Fianncial Markets Authority CEO Rob Everett. Photo / Supplied
FMA expects shake-out in packed market.
How many equity crowdfunding platforms is too many equity crowdfunding platforms?
This newfangled area of capital raising, which allows shares in businesses to be offered to the public online, has become an incredibly busy space.
Seven equity crowdfunding operators are now licensed by the Financial Markets Authority (FMA). The first licences, gained by Snowball Effect and PledgeMe, were only issued in July last year.
More than $12 million was raised through equity crowdfunding in New Zealand in the year to June 30.
But Stock Takes wonders whether the local market is big enough to support so many platforms.
Interestingly, FMA chief executive Rob Everett is thinking the same thing.
"I don't think New Zealand's big enough for more than a couple, at most, of meaningful crowdfunding entities," he said last week after the regulator released its annual report.
"I think there will be a shake-out over time into the ones that are fulfilling the purpose of the [Financial Markets Conduct] Act in terms of providing capital raising for small companies and there will be others that are just a bit more gimmicky."
Everett added that the FMA didn't get to decide how many crowdfunding platforms operated in New Zealand.
"Frankly if people meet the licence criteria we have to license them - we don't get to take a view as to whether there are too many."
Back in April, Snowball Effect's Josh Daniell also raised the spectre of a downsizing in the number of platforms.
"We think that competition will heat up this year, which will be good for companies and investors," Daniell said. "But we don't think the market is large enough to sustain that many players. We expect consolidation or a shake-out."
Everett also said a recent caution given to fund managers over talking to journalists wasn't designed to limit media comment.
In an information sheet on "misconduct risks" released in August, the regulator warned that speaking to reporters was a potential source of conflicts of interest.
"The commentary itself, as well as trading activity afterwards, should be monitored and assessed within the risk and compliance framework."
Fund managers are some the most outspoken market participants and it would be a real shame if increased regulatory attention caused some to decide that speaking to reporters is more trouble than it's worth.
"We just thought it was one of those areas of conflicts of interest where people just needed to be reminded," Everett said.
"We absolutely don't want to chill the ability of anyone in the market to go out and discuss market issues. But if you hold a big position in a stock - or you're about to hold a big position in a stock - common sense says you just ought to be careful what you say to whom and be sure your internal processes record everything that's happening."

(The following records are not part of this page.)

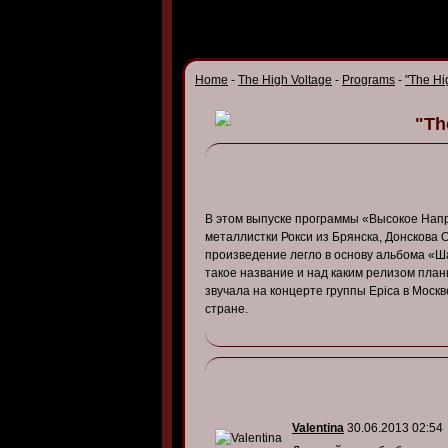
Home
-
The High Voltage
-
Programs
-
"The Hi
"Th
В этом выпуске программы «Высокое Нап
металлистки Рокси из Брянска, Донскова 
произведение легло в основу альбома «Ш
такое название и над каким релизом план
звучала на концерте группы Epica в Москв
стране.
Valentina
30.06.2013 02:54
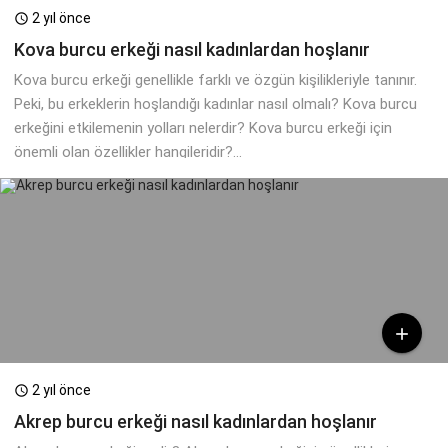
2 yıl önce

Kova burcu erkeği nasıl kadınlardan hoşlanır
Kova burcu erkeği genellikle farklı ve özgün kişilikleriyle tanınır.
Peki, bu erkeklerin hoşlandığı kadınlar nasıl olmalı? Kova burcu
erkeğini etkilemenin yolları nelerdir? Kova burcu erkeği için
önemli olan özellikler hangileridir?...

2 yıl önce

Akrep burcu erkeği nasıl kadınlardan hoşlanır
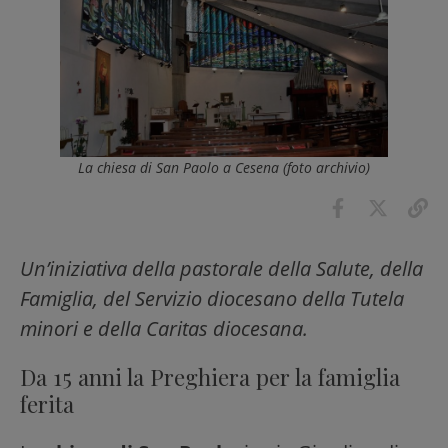
La chiesa di San Paolo a Cesena (foto archivio)
Un’iniziativa della pastorale della Salute, della
Famiglia, del Servizio diocesano della Tutela
minori e della Caritas diocesana.
Da 15 anni la Preghiera per la famiglia
ferita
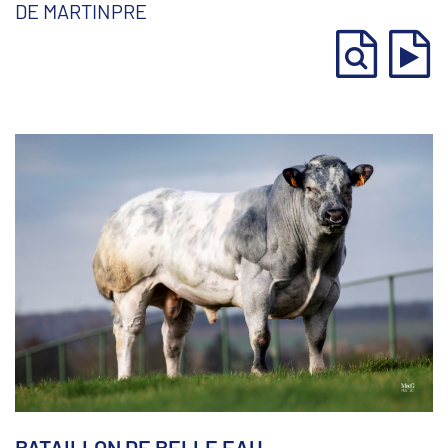
DE MARTINPRE
BATAILLON DE BELLE EAU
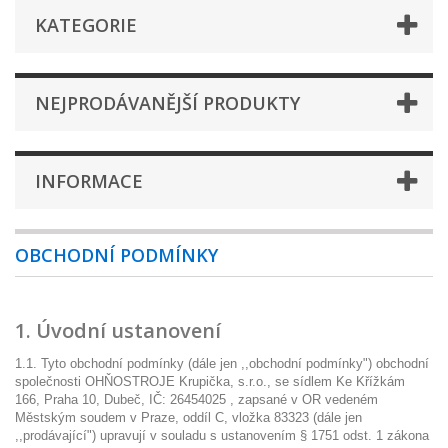
KATEGORIE
NEJPRODÁVANĚJŠÍ PRODUKTY
INFORMACE
OBCHODNÍ PODMÍNKY
1. Úvodní ustanovení
1.1. Tyto obchodní podmínky (dále jen ,,obchodní podmínky") obchodní
společnosti OHŇOSTROJE Krupička, s.r.o., se sídlem Ke Křížkám
166, Praha 10, Dubeč, IČ: 26454025 , zapsané v OR vedeném
Městským soudem v Praze, oddíl C, vložka 83323 (dále jen
,,prodávající") upravují v souladu s ustanovením § 1751 odst. 1 zákona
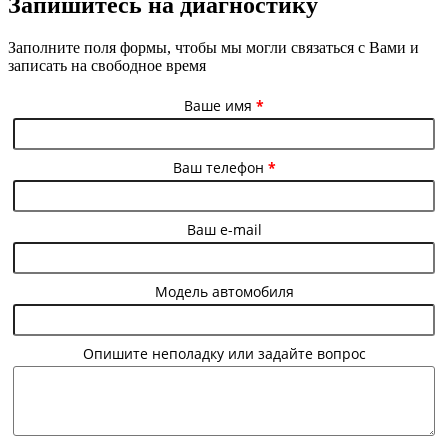
Запишитесь на диагностику
Заполните поля формы, чтобы мы могли связаться с Вами и
записать на свободное время
Ваше имя
*
Ваш телефон
*
Ваш e-mail
Модель автомобиля
Опишите неполадку или задайте вопрос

Comments and queries about personal experiences of Air New Zealand were discouraged during question time at the airline's annual meeting on Wednesday.
"Questions should be related to the company rather than individual experiences as travellers," chairman Tony Carter said as he kicked the Q&A session off.
"If you have those questions there are plenty of management people here who can help you individually." Such questions have often come up at past meetings, including complicated queries about Airpoints issues.
But despite the discouragement, a few personal experiences still came up this week.
As Stock Takes left the Viaduct Events Centre, one shareholder, bless him, was singing the praises of his local Air New Zealand Holidays store in Milford.
His comment was prompted by the airline's proposal to exit the travel outlets.
The airline is reportedly looking to sell 10 of its 22 Holidays stores, while the remaining 12 could be closed by the end of next month, possibly at the cost of 41 jobs.
Air New Zealand shares closed up 5.5c yesterday at $2.635.
Chinese Premier not so influential
Chinese Premier Li Keqiang copped a bit of a snub in the Bloomberg Markets 50 Most Influential list, released this week.
China's President, Xi Jinping, made number two, right behind US Federal Reserve chair Janet Yellen. But Li didn't make the list at all. There has been speculation that the Premier, who is directly responsible for managing China's economy, could become the fall guy for the perceived mismanagement of the turmoil that has enveloped the country's markets.
"Li's position has become more precarious as a result of the crisis," said Willy Lam, an expert on Chinese politics. "If the situation worsens and if there comes a point where [Xi] really needs a scapegoat, then Li fits the bill."